Can we really get off coal by 2050?
Dear EarthTalk: How does the Rocky Mountain Institute think we can get off of oil and coal by 2050 and save money in the process? |
— James Greenville, Redding, CT |
Colorado-based sustainability think-tank Rocky Mountain Institute (RMI) was founded in 1982 by American physicist and environmentalist Amory Lovins to research and promote market-based solutions to our energy crisis without breaking the bank. The group is focusing efforts on transforming domestic and eventually global energy use to create a clean, prosperous and secure energy future by mid-century.
“We can eliminate our addiction to oil and coal by 2050 and use one-third less natural gas while switching to efficient use and renewable supply,” says Lovins, adding that doing so could actually cost less and support a more robust economy than continuing with business-as-usual: “Moreover, this transition needs no new inventions and no acts of Congress and no new federal taxes, mandate subsidies or laws…”
To get there, Lovins acknowledges that we have to start thinking differently now. RMI is advocating cutting U.S. electricity consumption by 18 percent over the next 10 years while almost doubling renewable energy’s share of generation from 16 to 30 percent.
Few would argue with the cost savings and environmental benefits of such a plan—implementation is the challenge. According to Lovins, we already have the technologies to help foster a rapid evolution of our electricity system, but we still need the political and institutional will to make it happen. RMI has begun a dialogue with utilities and other entities to align incentives and create more opportunities for electricity users to contribute clean power to the grid themselves through technologies like rooftop solar power.
One key feature of RMI’s plan is rate structures that reflect the true benefits and costs of moving to more distributed (small scale/decentralized) energy resources. The group is working with utilities to launch six “Electricity Innovation Labs” nationally as well as a “Solar Development Excellence Center” to highlight the feasibility of distributed renewables.
RMI also wants to simplify commercial photovoltaic financing, incorporate renewables into real estate finance and make solar financing affordable to underserved markets.

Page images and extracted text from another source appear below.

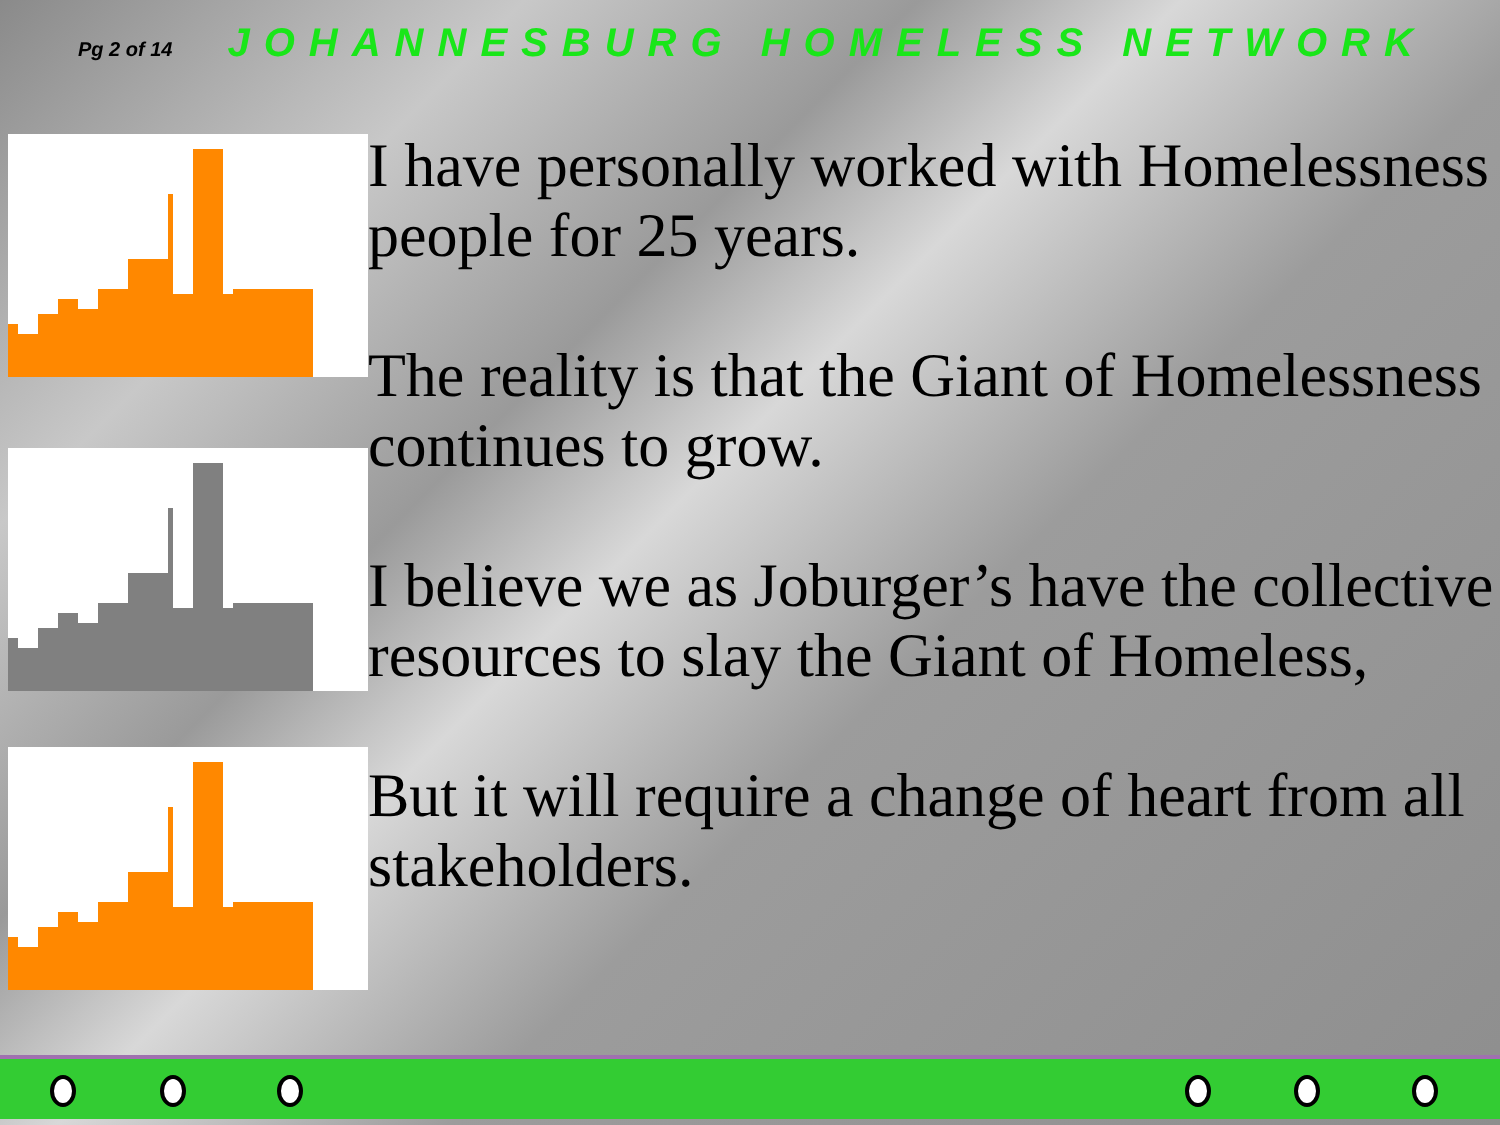Pg 2 of 14 JOHANNESBURG HOMELESS NETWORK
I have personally worked with Homelessness people for 25 years.
The reality is that the Giant of Homelessness continues to grow.
I believe we as Joburger’s have the collective resources to slay the Giant of Homeless,
But it will require a change of heart from all stakeholders.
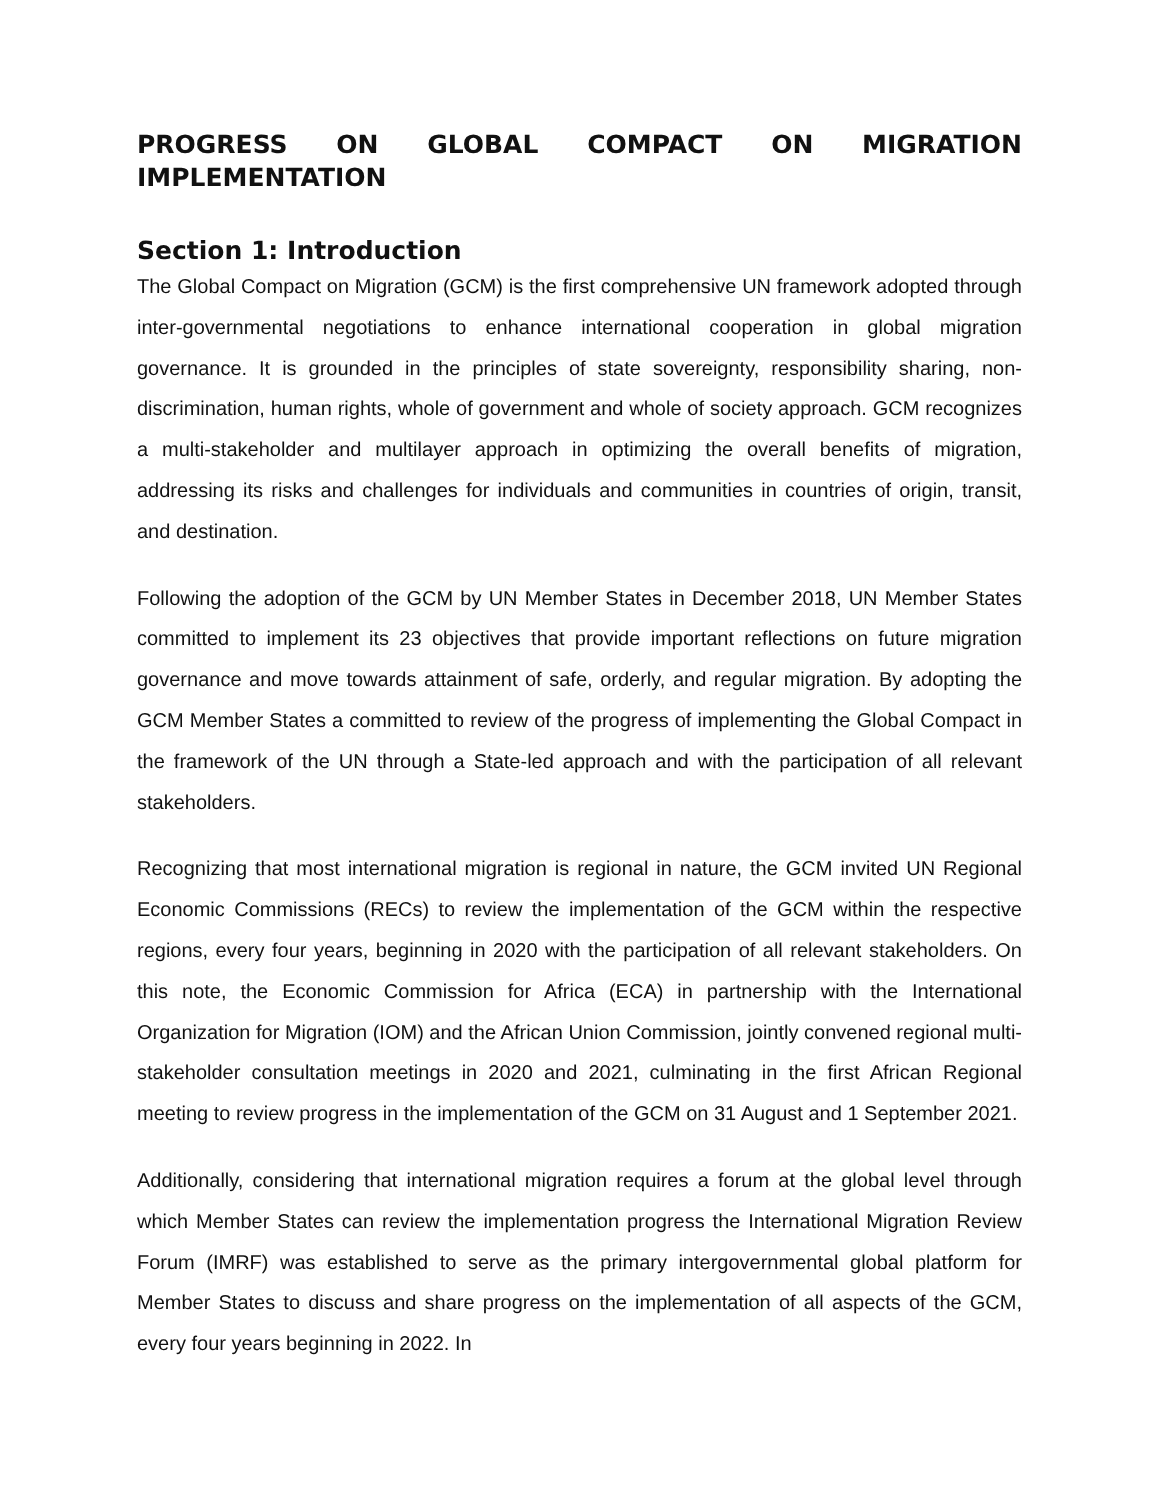PROGRESS ON GLOBAL COMPACT ON MIGRATION IMPLEMENTATION
Section 1: Introduction
The Global Compact on Migration (GCM) is the first comprehensive UN framework adopted through inter-governmental negotiations to enhance international cooperation in global migration governance. It is grounded in the principles of state sovereignty, responsibility sharing, non-discrimination, human rights, whole of government and whole of society approach. GCM recognizes a multi-stakeholder and multilayer approach in optimizing the overall benefits of migration, addressing its risks and challenges for individuals and communities in countries of origin, transit, and destination.
Following the adoption of the GCM by UN Member States in December 2018, UN Member States committed to implement its 23 objectives that provide important reflections on future migration governance and move towards attainment of safe, orderly, and regular migration. By adopting the GCM Member States a committed to review of the progress of implementing the Global Compact in the framework of the UN through a State-led approach and with the participation of all relevant stakeholders.
Recognizing that most international migration is regional in nature, the GCM invited UN Regional Economic Commissions (RECs) to review the implementation of the GCM within the respective regions, every four years, beginning in 2020 with the participation of all relevant stakeholders. On this note, the Economic Commission for Africa (ECA) in partnership with the International Organization for Migration (IOM) and the African Union Commission, jointly convened regional multi-stakeholder consultation meetings in 2020 and 2021, culminating in the first African Regional meeting to review progress in the implementation of the GCM on 31 August and 1 September 2021.
Additionally, considering that international migration requires a forum at the global level through which Member States can review the implementation progress the International Migration Review Forum (IMRF) was established to serve as the primary intergovernmental global platform for Member States to discuss and share progress on the implementation of all aspects of the GCM, every four years beginning in 2022. In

RMI also wants to make large buildings much more energy efficient, and aims to make a billion square feet of commercial space 35 percent more efficient by 2025 through so-called “deep energy” retrofits, including the adoption of more renewables. RMI is targeting four of the largest, most influential segments of the buildings market—major companies, the General Services Administration, the Department of Defense and “activist” cities (those already on the green cutting edge)—for major energy retrofits, and is working to persuade private investors to consider overall impact and long-term costs, not just short term gains.
Another major part of RMI’s plan is to work with large metro regions with upwards of 10 million residents, and with university campuses, to make major efficiency gains. Other keys to getting us off oil and coal by 2050 include transforming how we design and use vehicles, and getting Fortune 500 corporations to rejigger their energy supply chains to facilitate procurement of more renewable energy. Beyond the U.S., RMI is working along similar lines with China and other large developing countries to help them avoid some of the energy development missteps undertaken here at home.